Last week the Public Emergency Regulation was extended for a further 30 days.
The Permanent Secretary for Information declared this week that the media was now reporting responsibly.
In my view, Fiji’s media has always tried to report responsibly.
Unfortunately, all of our country’s rulers since independence in 1970 believe that responsibility means no anti-government stories.
The people know of our inability to provide a truly independent view of what is happening in our home.
Those who can use shortwave radio to find a link to the outside world and news broadcast on Radio Australia or Radio New Zealand International.
A plethora of blog sites has sprung up spewing Fiji stories, rumour, gossip and speculation into cyber-space.
Most of this news is accessible only to the small portion of the community which has access to the internet.
Unable to halt the onward march of the bloggers, Fiji’s rulers have resorted to ordering the closure of Internet cafes from 6pm each evening in an attempt to stem the tide.
But how does it stop the coconut wireless which for generations has provided steady – if not entirely factual – news in countries around the region?
But we gather this week to discuss courage under fire.
To say that Fiji’s media has been under fire since December 2006 is no exaggeration.
We have been threatened, bullied and intimidated. Our cars have been smashed, our homes firebombed.
Despite this, our staff have remained committed to the ideals of a free media, telling the stories that must be told, exposing the weaknesses in State policies and also covering human interest assignments.
It is because of their commitment and refusal to detract from the cause that the interim government has been forced to gag the media.
It is important in these trying circumstances for senior journalists and managers to maintain a brave face and communicate constantly with their staff, offering support and protection.
It is also imperative that we offer guidance and direction and stress the importance of the role of a vibrant, free press in a democracy.
Training, upskilling and mentoring are also important.
At the Fiji Times we have found that our people – and many of them are young – understand the complexities of the situation we face.
How do we build their courage?
Simply, by not backing down.
We continue to cover the issues which are important to people – water, roads, food prices, housing, superannuation, health services, governance, accountability, transparency.
Every story is covered in detail as if we were working in a truly democratic country without the current restrictions.

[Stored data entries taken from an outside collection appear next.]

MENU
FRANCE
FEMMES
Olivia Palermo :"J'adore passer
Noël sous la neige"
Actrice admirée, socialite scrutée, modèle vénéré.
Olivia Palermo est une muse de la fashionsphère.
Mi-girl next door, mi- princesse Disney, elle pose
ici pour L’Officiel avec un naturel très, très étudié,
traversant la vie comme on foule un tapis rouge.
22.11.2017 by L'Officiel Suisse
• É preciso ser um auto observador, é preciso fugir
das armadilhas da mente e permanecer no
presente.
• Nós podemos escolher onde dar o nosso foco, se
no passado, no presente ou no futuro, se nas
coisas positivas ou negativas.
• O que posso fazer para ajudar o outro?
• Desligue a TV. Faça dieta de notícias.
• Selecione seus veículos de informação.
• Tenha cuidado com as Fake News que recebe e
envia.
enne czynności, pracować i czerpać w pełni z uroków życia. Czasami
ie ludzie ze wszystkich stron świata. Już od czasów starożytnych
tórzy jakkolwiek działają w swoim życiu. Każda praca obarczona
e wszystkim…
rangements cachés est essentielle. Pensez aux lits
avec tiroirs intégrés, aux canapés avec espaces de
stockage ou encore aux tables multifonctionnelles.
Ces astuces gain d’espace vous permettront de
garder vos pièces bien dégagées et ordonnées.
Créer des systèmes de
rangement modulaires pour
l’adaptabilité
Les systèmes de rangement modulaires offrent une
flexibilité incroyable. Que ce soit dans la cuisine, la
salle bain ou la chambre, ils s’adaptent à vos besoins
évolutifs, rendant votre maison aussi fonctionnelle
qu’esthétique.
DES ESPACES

Each day we challenge the censors by putting every possible news item before them.
Sometimes we are lucky and the occasional story slips through the net.
On those days we celebrate quietly.
The danger is that under the current circumstances, journalists may start to censor their own stories.
We must not allow that to happen.
It is vital – indeed it is our duty – to ensure that journalists continue to make every attempt to cover the issues that matter to the people, even if the stories we write do not portray our rulers in a good light.
Our leaders must learn to deal with criticism form the electorate.
For journalists it is frustrating to spend the day covering issues and then writing reports which cannot be printed.
To their credit, however, our team at the Fiji Times continues to cover the issues, continues to test the censors, continues to push the boundaries of the regime’s regulations.
That takes true immense courage.
In our a situation it would be easy to roll over and practice self-censorship or get out of journalism because it’s just too hard.
To their credit, however, our journalists have risen to the challenge, continued to report without fear or favors and remained objective.
They have bravely stood up to intimidation, rejected censorship and recognized that when a nation is controlled by usurpers it is imperative that the public’s right to know is protected at all costs.
And they are determined to break the culture of silence which so often surrounds our leaders – elected or otherwise.
I am proud of the journalists with whom I work and their colleagues in Fiji’s media industry. They are a tribute to the profession we all love so much.
Pictures of Fiji Times editor-in-chief Netani Rika and the "blank space" newspaper by David Robie.